WORK ORDER —
Set down the records below in full, exactly as they read.

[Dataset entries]
---+---
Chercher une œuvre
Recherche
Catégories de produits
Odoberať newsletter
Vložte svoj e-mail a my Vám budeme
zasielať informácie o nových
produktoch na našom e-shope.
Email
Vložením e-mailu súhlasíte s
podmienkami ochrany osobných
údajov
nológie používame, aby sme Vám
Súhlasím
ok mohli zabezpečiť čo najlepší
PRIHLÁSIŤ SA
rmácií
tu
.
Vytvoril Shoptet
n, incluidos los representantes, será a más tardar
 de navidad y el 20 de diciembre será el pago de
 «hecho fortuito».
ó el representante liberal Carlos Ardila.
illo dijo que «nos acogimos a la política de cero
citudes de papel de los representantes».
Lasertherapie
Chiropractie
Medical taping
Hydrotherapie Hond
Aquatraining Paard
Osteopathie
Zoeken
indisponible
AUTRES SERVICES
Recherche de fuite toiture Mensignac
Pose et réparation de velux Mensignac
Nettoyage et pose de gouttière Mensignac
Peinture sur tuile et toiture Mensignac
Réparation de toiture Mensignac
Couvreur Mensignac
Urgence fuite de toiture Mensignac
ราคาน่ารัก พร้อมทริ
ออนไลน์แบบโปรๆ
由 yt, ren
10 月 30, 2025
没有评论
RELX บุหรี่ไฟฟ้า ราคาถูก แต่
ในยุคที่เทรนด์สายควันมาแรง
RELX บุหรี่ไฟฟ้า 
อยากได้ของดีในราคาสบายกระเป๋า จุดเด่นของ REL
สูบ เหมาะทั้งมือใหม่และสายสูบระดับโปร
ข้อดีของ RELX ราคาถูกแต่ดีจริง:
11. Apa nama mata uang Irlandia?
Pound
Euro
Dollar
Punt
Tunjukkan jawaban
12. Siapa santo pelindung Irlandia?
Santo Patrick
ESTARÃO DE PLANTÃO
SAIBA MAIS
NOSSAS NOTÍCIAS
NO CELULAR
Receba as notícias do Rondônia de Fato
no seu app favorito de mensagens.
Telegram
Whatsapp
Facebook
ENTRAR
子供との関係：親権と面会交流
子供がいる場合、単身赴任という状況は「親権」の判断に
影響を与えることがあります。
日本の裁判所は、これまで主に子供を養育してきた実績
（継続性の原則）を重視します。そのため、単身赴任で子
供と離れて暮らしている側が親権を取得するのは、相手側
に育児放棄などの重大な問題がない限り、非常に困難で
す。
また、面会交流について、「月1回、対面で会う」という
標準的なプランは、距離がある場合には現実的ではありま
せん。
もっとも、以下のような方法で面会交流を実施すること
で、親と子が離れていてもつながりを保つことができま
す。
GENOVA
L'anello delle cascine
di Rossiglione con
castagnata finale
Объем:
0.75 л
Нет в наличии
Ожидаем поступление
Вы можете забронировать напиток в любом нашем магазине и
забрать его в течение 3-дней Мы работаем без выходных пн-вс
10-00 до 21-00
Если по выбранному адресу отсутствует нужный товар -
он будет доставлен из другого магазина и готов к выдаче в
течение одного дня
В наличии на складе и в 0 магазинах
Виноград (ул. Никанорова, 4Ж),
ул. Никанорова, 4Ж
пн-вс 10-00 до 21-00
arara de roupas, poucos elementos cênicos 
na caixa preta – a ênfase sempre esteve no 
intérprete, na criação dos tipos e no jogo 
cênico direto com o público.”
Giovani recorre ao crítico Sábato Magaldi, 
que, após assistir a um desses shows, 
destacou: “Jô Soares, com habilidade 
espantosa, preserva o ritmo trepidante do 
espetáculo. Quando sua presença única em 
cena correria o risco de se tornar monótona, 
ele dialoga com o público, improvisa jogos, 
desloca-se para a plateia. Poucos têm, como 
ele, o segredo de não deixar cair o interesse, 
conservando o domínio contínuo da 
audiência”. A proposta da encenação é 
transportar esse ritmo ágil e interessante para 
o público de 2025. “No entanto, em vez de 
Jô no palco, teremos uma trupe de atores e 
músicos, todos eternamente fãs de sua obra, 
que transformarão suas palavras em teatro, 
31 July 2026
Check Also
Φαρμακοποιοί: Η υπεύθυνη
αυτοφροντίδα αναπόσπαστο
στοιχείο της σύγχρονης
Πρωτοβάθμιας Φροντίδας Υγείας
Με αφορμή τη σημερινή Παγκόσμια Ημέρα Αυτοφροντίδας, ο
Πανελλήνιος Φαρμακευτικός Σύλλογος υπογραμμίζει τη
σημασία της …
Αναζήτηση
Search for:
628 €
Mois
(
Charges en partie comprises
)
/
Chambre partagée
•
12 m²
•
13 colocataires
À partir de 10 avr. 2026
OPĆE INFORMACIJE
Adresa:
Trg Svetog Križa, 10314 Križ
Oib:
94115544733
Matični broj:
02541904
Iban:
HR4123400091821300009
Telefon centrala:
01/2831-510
---+---
SOLUTION TO THE EXERCISE —
Chercher une œuvre
Recherche
Catégories de produits
Odoberať newsletter
Vložte svoj e-mail a my Vám budeme
zasielať informácie o nových
produktoch na našom e-shope.
Email
Vložením e-mailu súhlasíte s
podmienkami ochrany osobných
údajov
nológie používame, aby sme Vám
Súhlasím
ok mohli zabezpečiť čo najlepší
PRIHLÁSIŤ SA
rmácií
tu
.
Vytvoril Shoptet
n, incluidos los representantes, será a más tardar
 de navidad y el 20 de diciembre será el pago de
 «hecho fortuito».
ó el representante liberal Carlos Ardila.
illo dijo que «nos acogimos a la política de cero
citudes de papel de los representantes».
Lasertherapie
Chiropractie
Medical taping
Hydrotherapie Hond
Aquatraining Paard
Osteopathie
Zoeken
indisponible
AUTRES SERVICES
Recherche de fuite toiture Mensignac
Pose et réparation de velux Mensignac
Nettoyage et pose de gouttière Mensignac
Peinture sur tuile et toiture Mensignac
Réparation de toiture Mensignac
Couvreur Mensignac
Urgence fuite de toiture Mensignac
ราคาน่ารัก พร้อมทริ
ออนไลน์แบบโปรๆ
由 yt, ren
10 月 30, 2025
没有评论
RELX บุหรี่ไฟฟ้า ราคาถูก แต่
ในยุคที่เทรนด์สายควันมาแรง
RELX บุหรี่ไฟฟ้า 
อยากได้ของดีในราคาสบายกระเป๋า จุดเด่นของ REL
สูบ เหมาะทั้งมือใหม่และสายสูบระดับโปร
ข้อดีของ RELX ราคาถูกแต่ดีจริง:
11. Apa nama mata uang Irlandia?
Pound
Euro
Dollar
Punt
Tunjukkan jawaban
12. Siapa santo pelindung Irlandia?
Santo Patrick
ESTARÃO DE PLANTÃO
SAIBA MAIS
NOSSAS NOTÍCIAS
NO CELULAR
Receba as notícias do Rondônia de Fato
no seu app favorito de mensagens.
Telegram
Whatsapp
Facebook
ENTRAR
子供との関係：親権と面会交流
子供がいる場合、単身赴任という状況は「親権」の判断に
影響を与えることがあります。
日本の裁判所は、これまで主に子供を養育してきた実績
（継続性の原則）を重視します。そのため、単身赴任で子
供と離れて暮らしている側が親権を取得するのは、相手側
に育児放棄などの重大な問題がない限り、非常に困難で
す。
また、面会交流について、「月1回、対面で会う」という
標準的なプランは、距離がある場合には現実的ではありま
せん。
もっとも、以下のような方法で面会交流を実施すること
で、親と子が離れていてもつながりを保つことができま
す。
GENOVA
L'anello delle cascine
di Rossiglione con
castagnata finale
Объем:
0.75 л
Нет в наличии
Ожидаем поступление
Вы можете забронировать напиток в любом нашем магазине и
забрать его в течение 3-дней Мы работаем без выходных пн-вс
10-00 до 21-00
Если по выбранному адресу отсутствует нужный товар -
он будет доставлен из другого магазина и готов к выдаче в
течение одного дня
В наличии на складе и в 0 магазинах
Виноград (ул. Никанорова, 4Ж),
ул. Никанорова, 4Ж
пн-вс 10-00 до 21-00
arara de roupas, poucos elementos cênicos 
na caixa preta – a ênfase sempre esteve no 
intérprete, na criação dos tipos e no jogo 
cênico direto com o público.”
Giovani recorre ao crítico Sábato Magaldi, 
que, após assistir a um desses shows, 
destacou: “Jô Soares, com habilidade 
espantosa, preserva o ritmo trepidante do 
espetáculo. Quando sua presença única em 
cena correria o risco de se tornar monótona, 
ele dialoga com o público, improvisa jogos, 
desloca-se para a plateia. Poucos têm, como 
ele, o segredo de não deixar cair o interesse, 
conservando o domínio contínuo da 
audiência”. A proposta da encenação é 
transportar esse ritmo ágil e interessante para 
o público de 2025. “No entanto, em vez de 
Jô no palco, teremos uma trupe de atores e 
músicos, todos eternamente fãs de sua obra, 
que transformarão suas palavras em teatro, 
31 July 2026
Check Also
Φαρμακοποιοί: Η υπεύθυνη
αυτοφροντίδα αναπόσπαστο
στοιχείο της σύγχρονης
Πρωτοβάθμιας Φροντίδας Υγείας
Με αφορμή τη σημερινή Παγκόσμια Ημέρα Αυτοφροντίδας, ο
Πανελλήνιος Φαρμακευτικός Σύλλογος υπογραμμίζει τη
σημασία της …
Αναζήτηση
Search for:
628 €
Mois
(
Charges en partie comprises
)
/
Chambre partagée
•
12 m²
•
13 colocataires
À partir de 10 avr. 2026
OPĆE INFORMACIJE
Adresa:
Trg Svetog Križa, 10314 Križ
Oib:
94115544733
Matični broj:
02541904
Iban:
HR4123400091821300009
Telefon centrala:
01/2831-510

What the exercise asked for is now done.